Required action: In the entries that follow, how many lines contain "サングラス"? Answer with the number only.

(Supplied data)

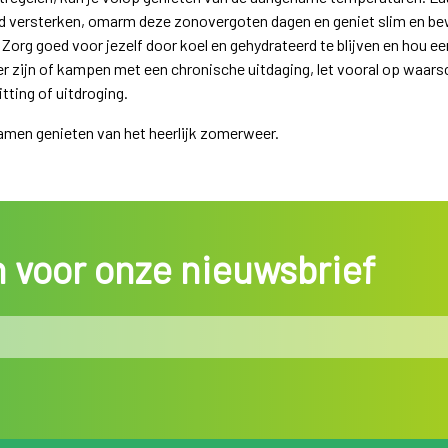
eid versterken, omarm deze zonovergoten dagen en geniet slim en be
Zorg goed voor jezelf door koel en gehydrateerd te blijven en hou een 
er zijn of kampen met een chronische uitdaging, let vooral op waar
tting of uitdroging.
amen genieten van het heerlijk zomerweer.
in voor onze nieuwsbrief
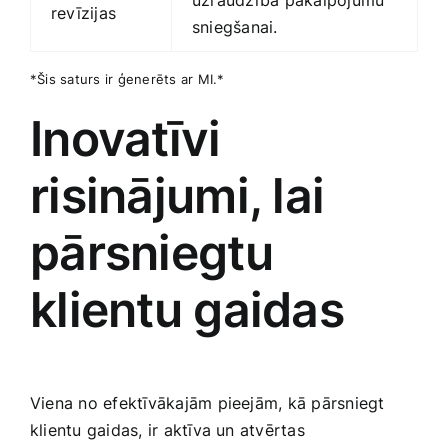
revīzijas
sniegšanai.
*Šis saturs ir ģenerēts ar ⁢MI.*
Inovatīvi
risinājumi, lai
pārsniegtu
klientu gaidas
Viena‍ no efektīvākajām pieejām,‍ kā pārsniegt
klientu gaidas, ir aktīva un atvērtas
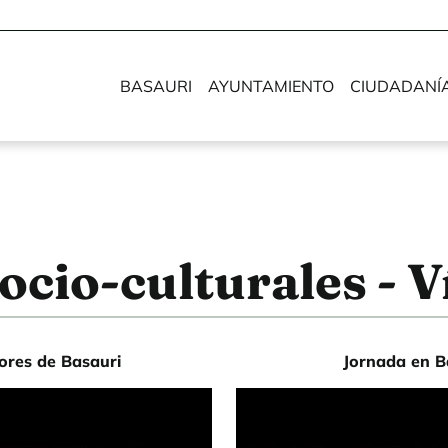
BASAURI
AYUNTAMIENTO
CIUDADANÍ
ocio-culturales - 
ores de Basauri
Jornada en B
URL de Video remoto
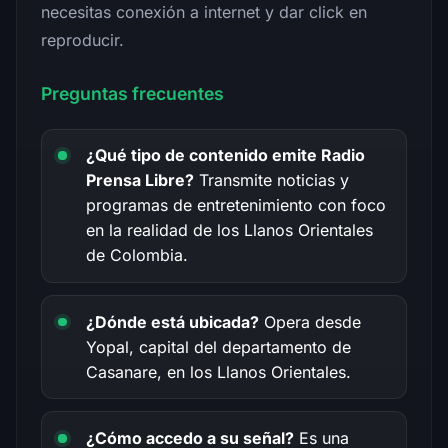
necesitas conexión a internet y dar click en
reproducir.
Preguntas frecuentes
¿Qué tipo de contenido emite Radio
Prensa Libre?
Transmite noticias y
programas de entretenimiento con foco
en la realidad de los Llanos Orientales
de Colombia.
¿Dónde está ubicada?
Opera desde
Yopal, capital del departamento de
Casanare, en los Llanos Orientales.
¿Cómo accedo a su señal?
Es una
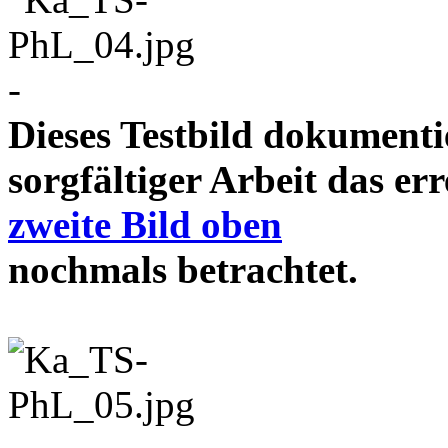
-
Dieses Testbild dokument
sorgfältiger Arbeit das e
zweite Bild oben
nochmals betrachtet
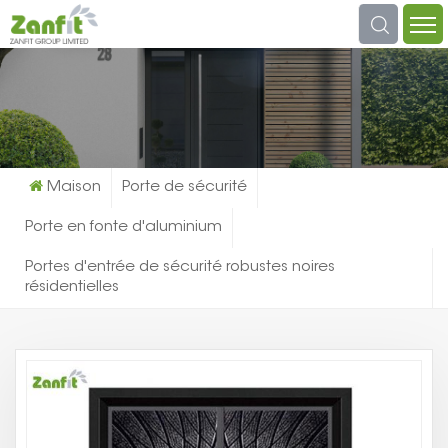
Que Cherchez-Vous?
Maison
Porte de sécurité
Porte en fonte d'aluminium
Portes d'entrée de sécurité robustes noires
résidentielles
Po
D'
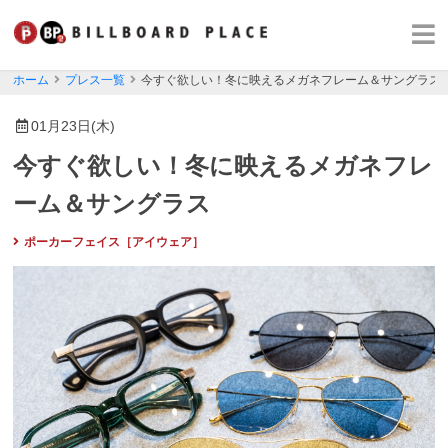
ホーム
プレス一覧
今すぐ欲しい！冬に映えるメガネフレーム＆サングラス
01月23日(木)
今すぐ欲しい！冬に映えるメガネフレ
ーム＆サングラス
ポーカーフェイス［アイウェア］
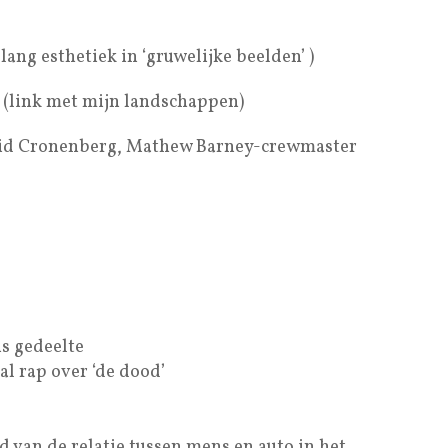
ang esthetiek in ‘gruwelijke beelden’ )
s (link met mijn landschappen)
avid Cronenberg, Mathew Barney-crewmaster
s gedeelte
al rap over ‘de dood’
 van de relatie tussen mens en auto in het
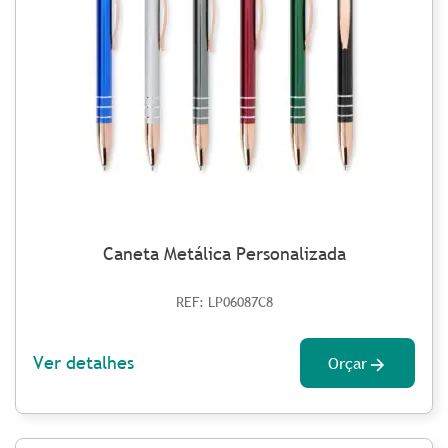
Caneta Metálica Personalizada
REF: LP06087C8
Ver detalhes
Orçar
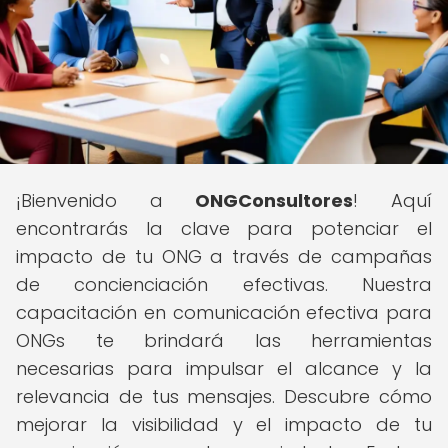
¡Bienvenido a
ONGConsultores
! Aquí
encontrarás la clave para potenciar el
impacto de tu ONG a través de campañas
de concienciación efectivas. Nuestra
capacitación en comunicación efectiva para
ONGs te brindará las herramientas
necesarias para impulsar el alcance y la
relevancia de tus mensajes. Descubre cómo
mejorar la visibilidad y el impacto de tu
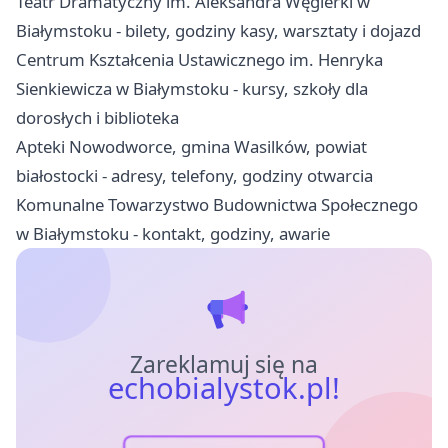
Teatr Dramatyczny im. Aleksandra Węgierki w
Białymstoku - bilety, godziny kasy, warsztaty i dojazd
Centrum Kształcenia Ustawicznego im. Henryka
Sienkiewicza w Białymstoku - kursy, szkoły dla
dorosłych i biblioteka
Apteki Nowodworce, gmina Wasilków, powiat
białostocki - adresy, telefony, godziny otwarcia
Komunalne Towarzystwo Budownictwa Społecznego
w Białymstoku - kontakt, godziny, awarie
Zareklamuj się na
echobialystok.pl!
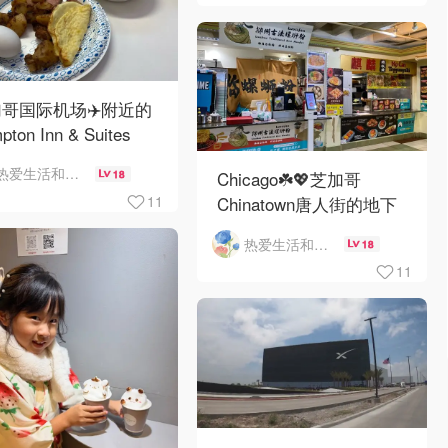
哥国际机场✈️附近的
pton Inn & Suites
emont Chicago
热爱生活和自由的轻舞飞扬
18
Chicago☘️💖芝加哥
Hare自助早餐
11
Chinatown唐人街的地下
mini小美食城
热爱生活和自由的轻舞飞扬
18
11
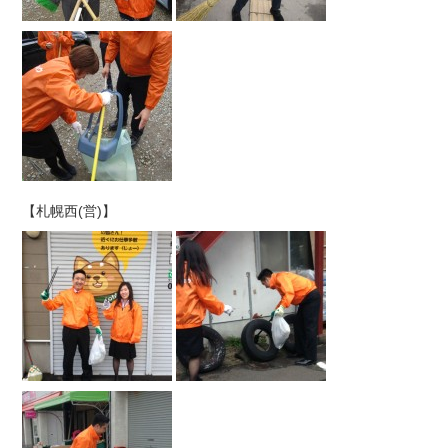
【札幌西(営)】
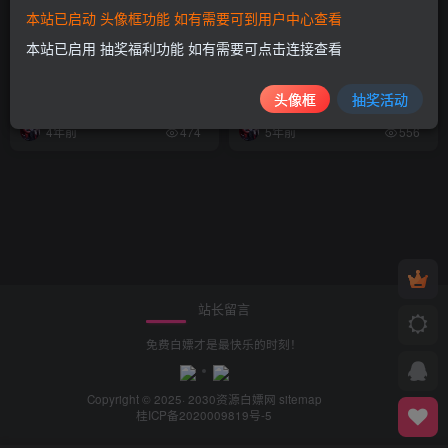
本站已启动 头像框功能 如有需要可到用户中心查看
本站已启用 抽奖福利功能 如有需要可点击连接查看
Ripro日主题子huzao-child
wordpress主题Ripro下载信
V4.0模板
息美化插件
头像框
抽奖活动
付费资源
5
网站源码
免费资源
网站源码
￥
4年前
5年前
474
556
站长留言
免费白嫖才是最快乐的时刻！
Copyright © 2025· 2030
资源白嫖网
sitemap
桂ICP备2020009819号-5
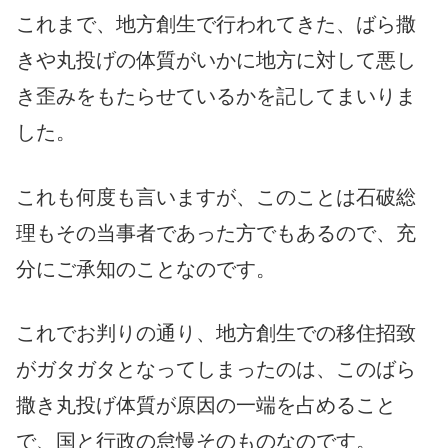
これまで、地方創生で行われてきた、ばら撒
きや丸投げの体質がいかに地方に対して悪し
き歪みをもたらせているかを記してまいりま
した。
これも何度も言いますが、このことは石破総
理もその当事者であった方でもあるので、充
分にご承知のことなのです。
これでお判りの通り、地方創生での移住招致
がガタガタとなってしまったのは、このばら
撒き丸投げ体質が原因の一端を占めること
で、国と行政の怠慢そのものなのです。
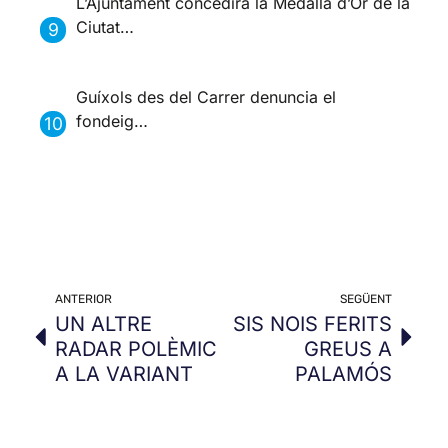
L’Ajuntament concedirà la Medalla d’Or de la
Ciutat…
Guíxols des del Carrer denuncia el
fondeig…
ANTERIOR
SEGÜENT
UN ALTRE
SIS NOIS FERITS
RADAR POLÈMIC
GREUS A
A LA VARIANT
PALAMÓS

(End Supplied data)

Answer for this exercise: 2